Healthy corals in Palk Bay.JPG


Partner: Suganthi Devadason Marine Research Institute (SDMRI)

July - December 2019

The Gulf of Mannar Marine National Park was established in 1986, with the express purpose of protecting the 21 coral islands off the coast of Tamil Nadu. Over the last 15 years, SDMRI has been monitoring the heat of the corals (and dependent species) in the region, in partnership with the Tamil Nadu Forest Department. EcoNiche supported them in assessing the data to map the impacts of various threats, and the results of conservation efforts, on ecosystem health. In designing an easy to digest coffee table book, we communicated the results of decision-makers and the public, to advise management and conservation actions in the region   


Partners: Jolchhobi

October - November 2019

In the last decade, Arunachal Pradesh has witnessed a phenomenal approval rate for hydroelectric projects. One such, the Dibang Multipurpose Project, is touted to be India's largest dam.
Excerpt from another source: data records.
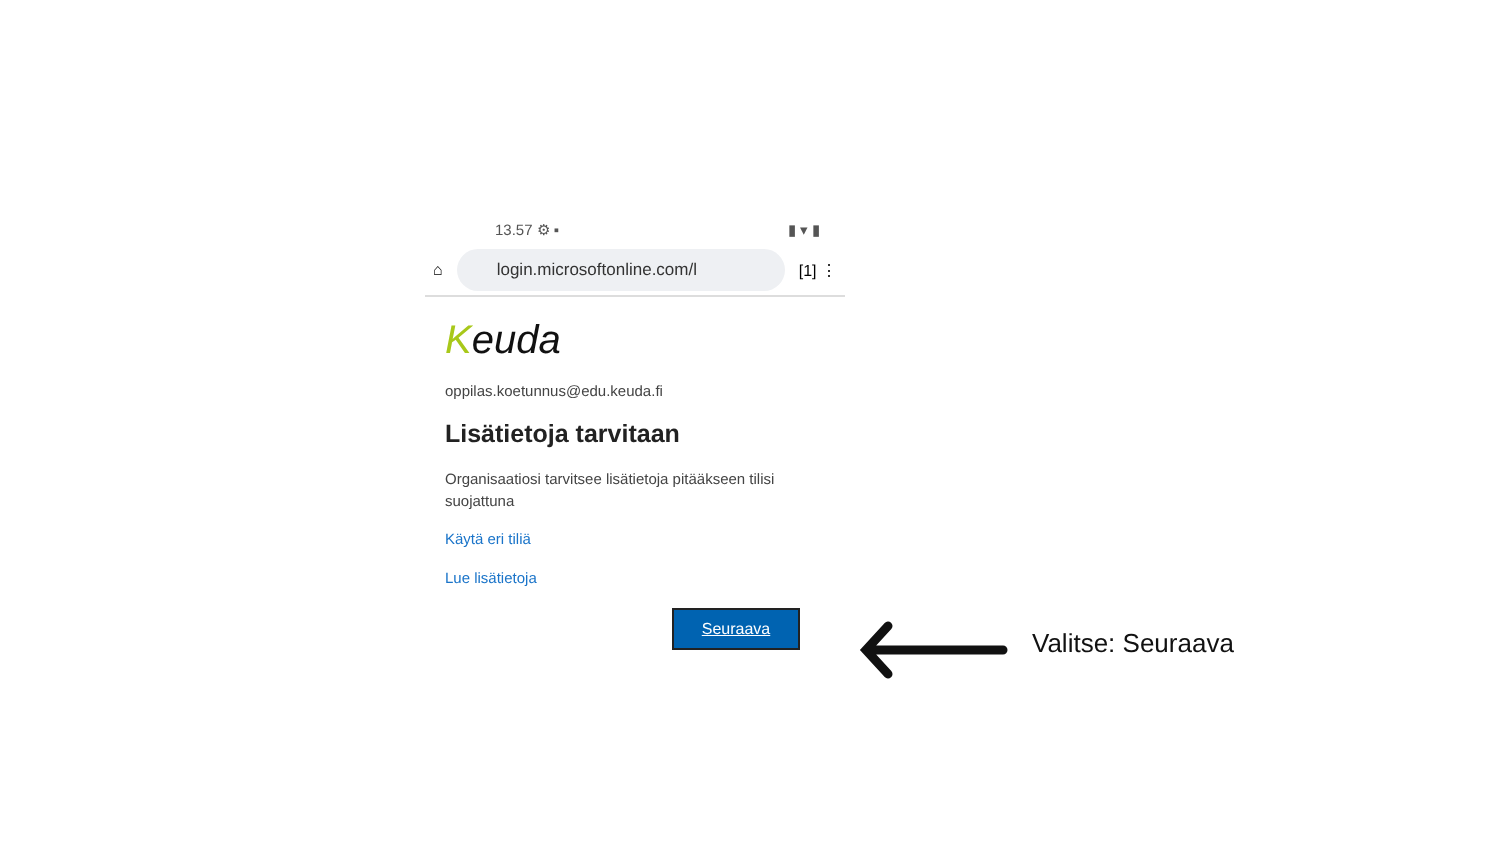13.57 ⚙ ▪ ▮ ▾ ▮
⌂
login.microsoftonline.com/l
[1] ⋮
Keuda
oppilas.koetunnus@edu.keuda.fi
Lisätietoja tarvitaan
Organisaatiosi tarvitsee lisätietoja pitääkseen tilisi suojattuna
Käytä eri tiliä
Lue lisätietoja
Seuraava
Valitse: Seuraava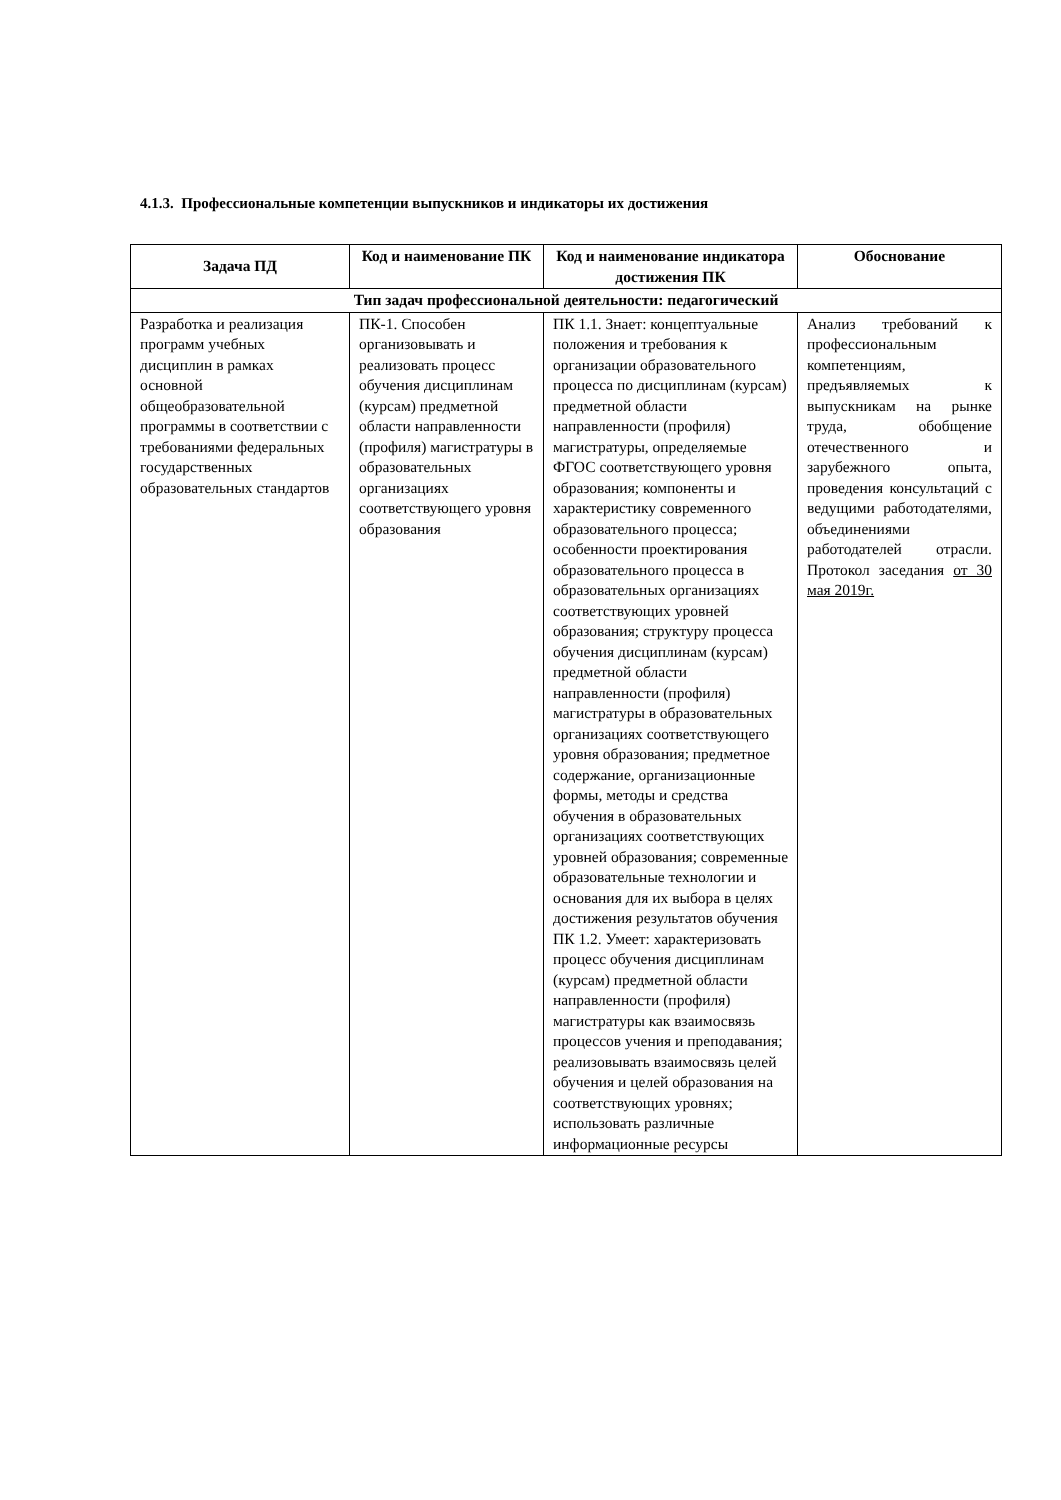4.1.3. Профессиональные компетенции выпускников и индикаторы их достижения
| Задача ПД | Код и наименование ПК | Код и наименование индикатора достижения ПК | Обоснование |
| --- | --- | --- | --- |
| Тип задач профессиональной деятельности: педагогический | | | |
| Разработка и реализация программ учебных дисциплин в рамках основной общеобразовательной программы в соответствии с требованиями федеральных государственных образовательных стандартов | ПК-1. Способен организовывать и реализовать процесс обучения дисциплинам (курсам) предметной области направленности (профиля) магистратуры в образовательных организациях соответствующего уровня образования | ПК 1.1. Знает: концептуальные положения и требования к организации образовательного процесса по дисциплинам (курсам) предметной области направленности (профиля) магистратуры, определяемые ФГОС соответствующего уровня образования; компоненты и характеристику современного образовательного процесса; особенности проектирования образовательного процесса в образовательных организациях соответствующих уровней образования; структуру процесса обучения дисциплинам (курсам) предметной области направленности (профиля) магистратуры в образовательных организациях соответствующего уровня образования; предметное содержание, организационные формы, методы и средства обучения в образовательных организациях соответствующих уровней образования; современные образовательные технологии и основания для их выбора в целях достижения результатов обучения ПК 1.2. Умеет: характеризовать процесс обучения дисциплинам (курсам) предметной области направленности (профиля) магистратуры как взаимосвязь процессов учения и преподавания; реализовывать взаимосвязь целей обучения и целей образования на соответствующих уровнях; использовать различные информационные ресурсы | Анализ требований к профессиональным компетенциям, предъявляемых к выпускникам на рынке труда, обобщение отечественного и зарубежного опыта, проведения консультаций с ведущими работодателями, объединениями работодателей отрасли. Протокол заседания от 30 мая 2019г. |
It has resonance with both, promise and anxiety. Located in the extremely biodiverse Dibang Valley, it is the traditional homeland of the Idu Mishmi peoples. Their relationship with wildlife and the riverine ecosystem is one of respect and understanding, but stands threatened by changing externalities. As part of a scoping study, we conducted practical mapping exercises with decision makers, community leaders and youth, 

across the Dibang Valley, to evaluate perceived impacts of the dam (throughout its lifecycle), to advise management, mitigation and adaptation interventions



Partner: CircleWallas

January - July 2019

Although India has brought into effect a ban on single-use plastics, it still remains to be seen how discarded plastics can be removed from the environment, and repurposed. Based on participatory analyses and literature reviews, we presented how the principles of circular economy are being embodied in existing viable businesses models across India. The case studies demonstrate revolutionary change, through the transformation of something that is readily discarded (such as plastic bottles and fishing nets) into something of utilitarian value (such as houses). They highlight how social, environmental and economic value is being created across India by embracing resource efficiency and circularity. The project was funded by the EU (European Union), implemented by the Goa Government, GIZ and TERI (the Energy Resource Institute), with local partners CircleWallas.